My Husband Is Tired Of Me......because he's known me too long (we've been married for 22 years), I am too familiar, and he "needs a 'professional' who is young and exciting." Really. I am supposed to be okay with this. The truth of the matter is that I have a job and he doesn't and he knows that he cannot afford to support himself.
I realize that this whole situation is disgraceful, inexcusable, and shameful on his part. I have been saving up my money so that I can afford to leave as soon as possible. I have a bit of debt to pay off and then I'm out of there. I used to feel sorry for him because I really cared about him. Just because
he's decided that he "needs other women to be haaaapppy," I don't all of a sudden hate him. Now I just need to be away from him and leave him to his own life.
I have come to realize that there are no good men for me. I agree that there are lots of good, wonderful men, many of whom are husbands, but no one for me. All I seem to attract are users: Do you know how to cook? Do you have a good job? Do you have any money? Are you a good housekeeper? Will you take care of me and my immediate surroundings so I don't have to do anything?

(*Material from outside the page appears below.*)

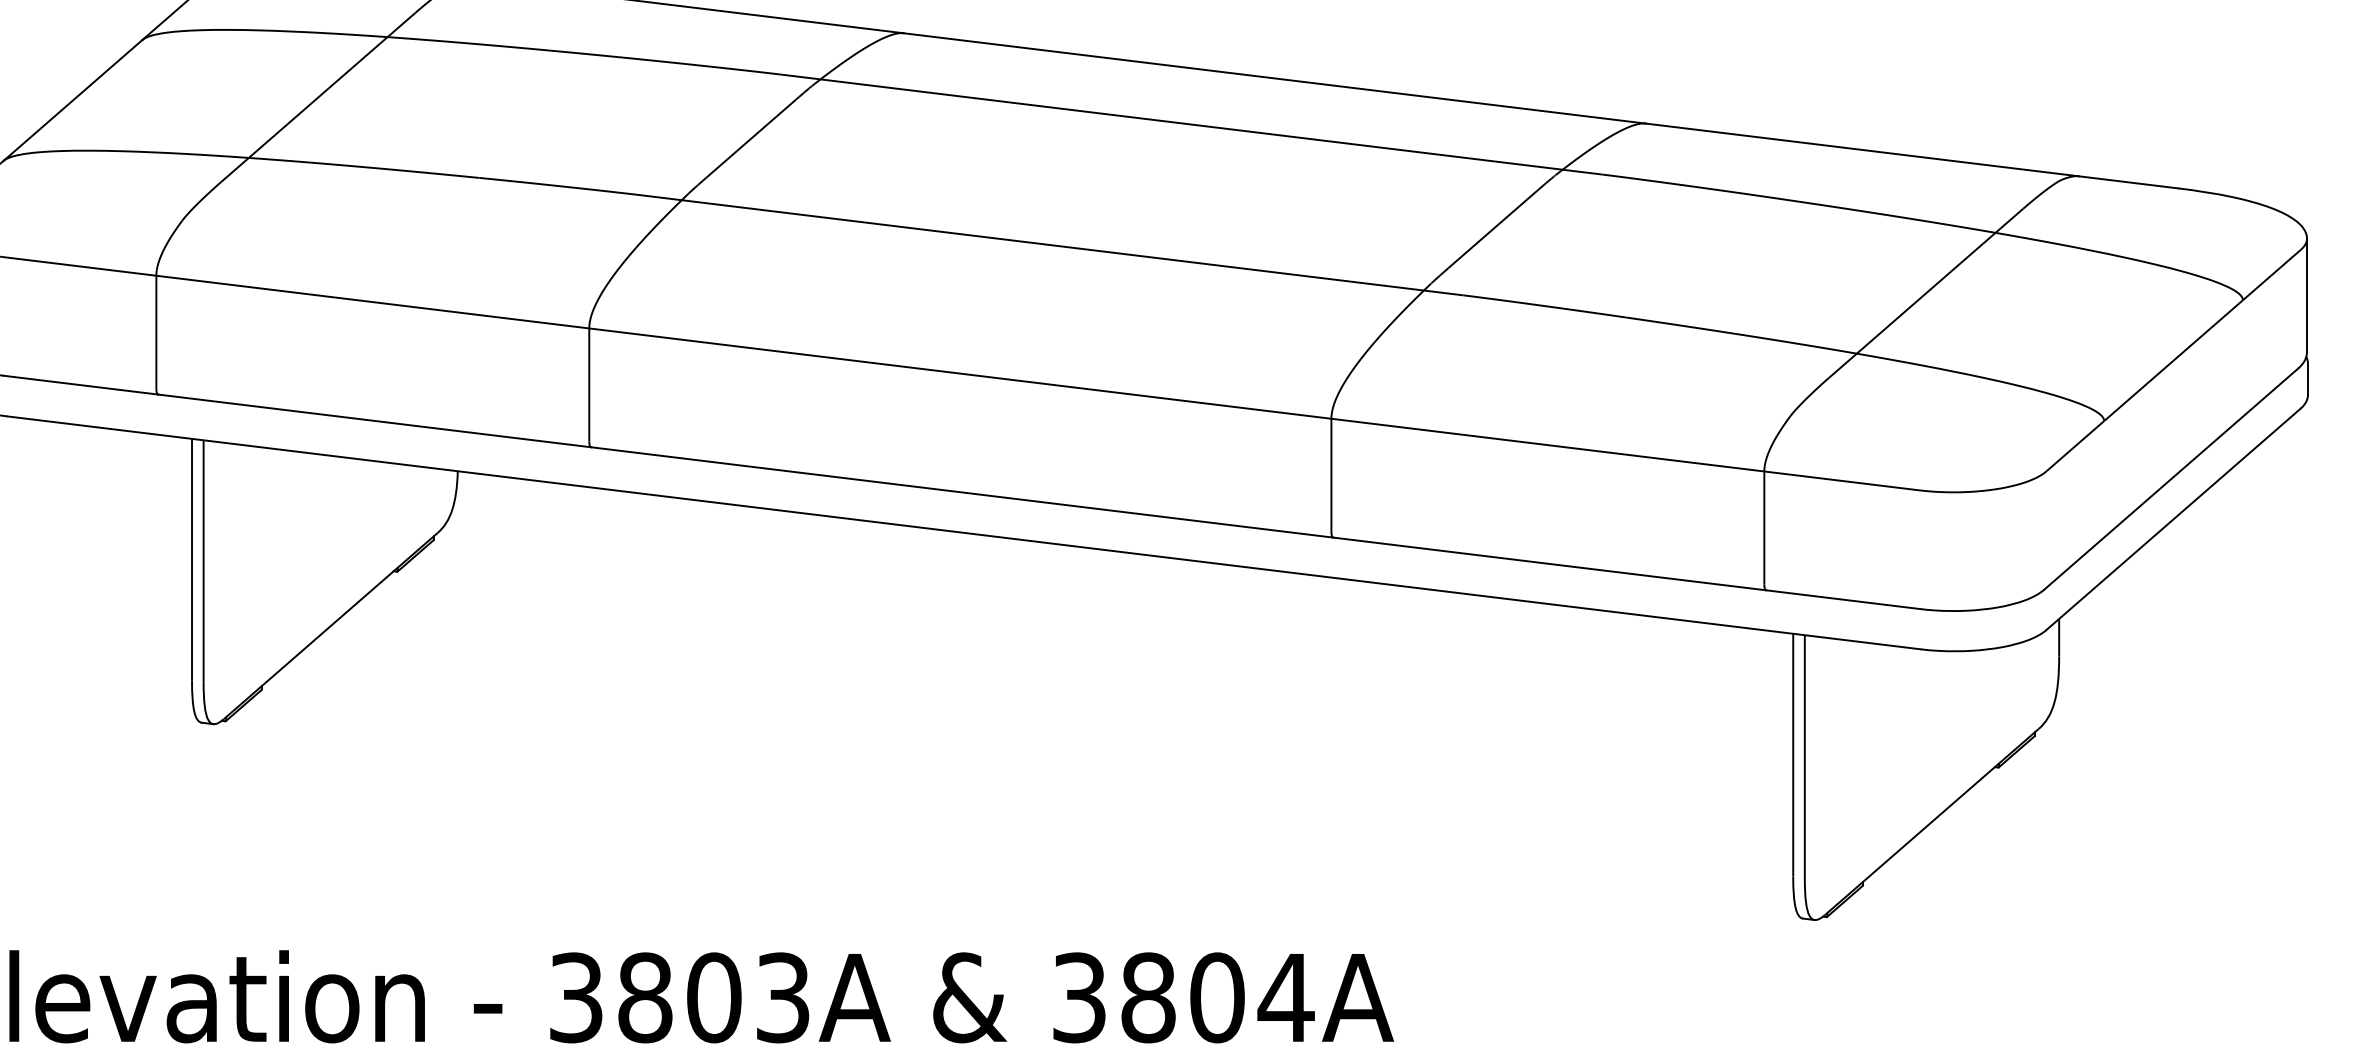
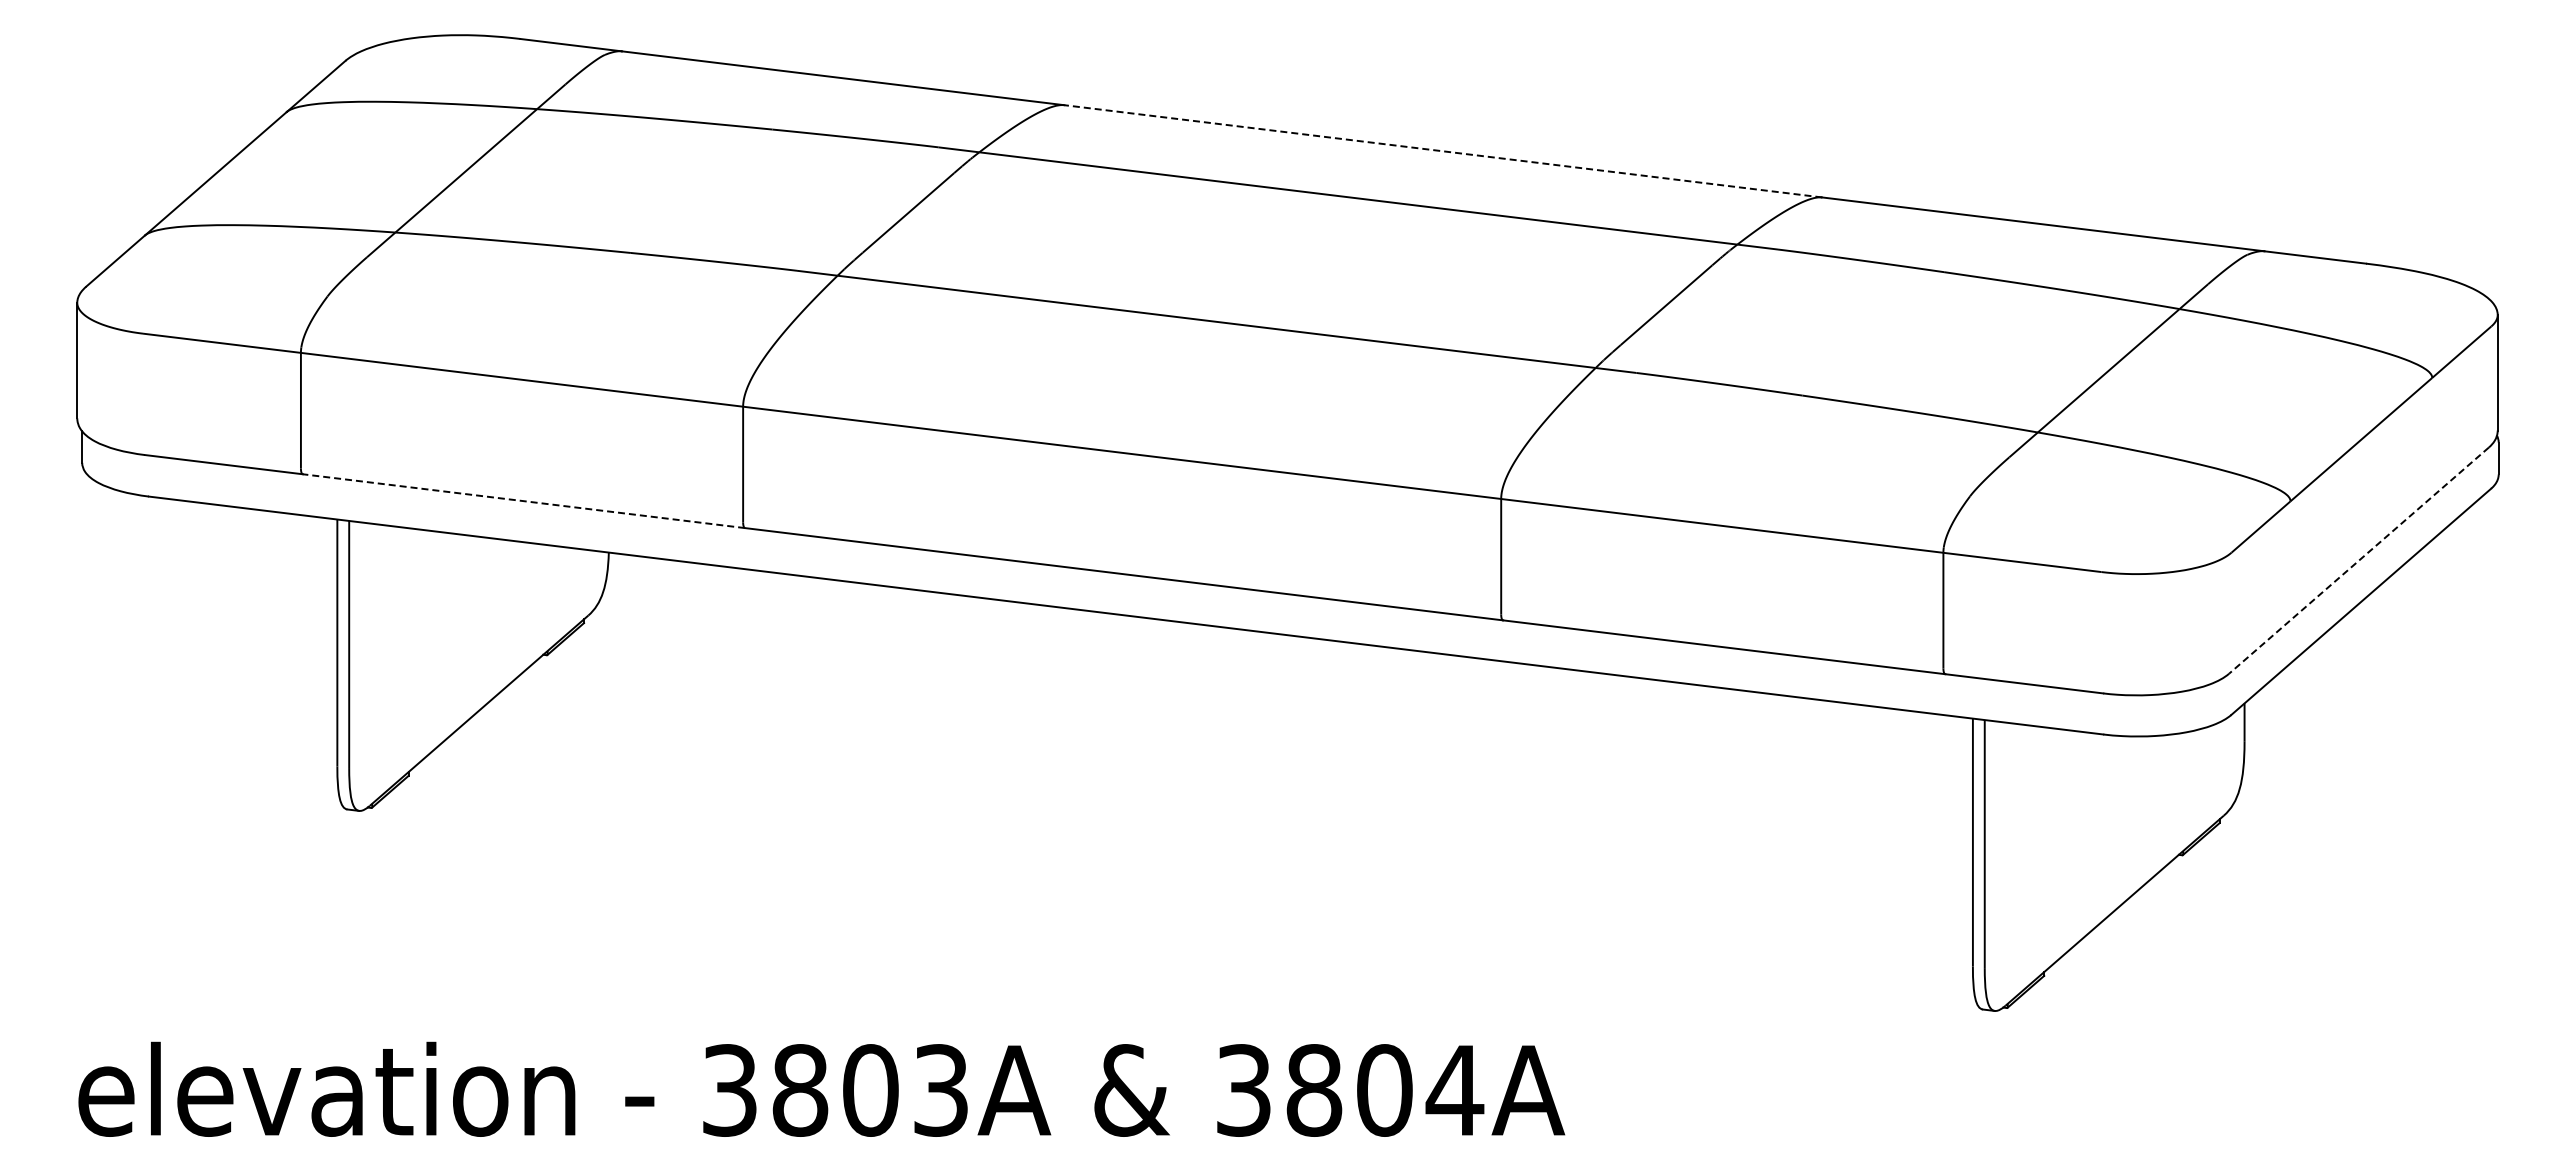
line: (1274, 78) -> (1443, 151), solid -> dashed
line: (374, 421) -> (523, 501), solid -> dashed
line: (2170, 479) -> (2358, 560), solid -> dashed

Once I leave my sorry excuse for a marriage I will be alone for the rest of my life. I've had it. I don't agree that there is someone for everyone. I'm past 40, about 5 pounds overweight, have plain brown hair, and don't have a lot of money. I'm very nice and friendly and a good listener and a good cook, but have nothing to offer anyone. I'm just like thousands of nice women who "just aren't good enough" because we aren't fashion model- millionaires. I really had confidence in myself at one time, but being involved with men has set me straight. I just want to go and live in a cave someplace and commune with kindly woodland animals and trees and lakes and rocks.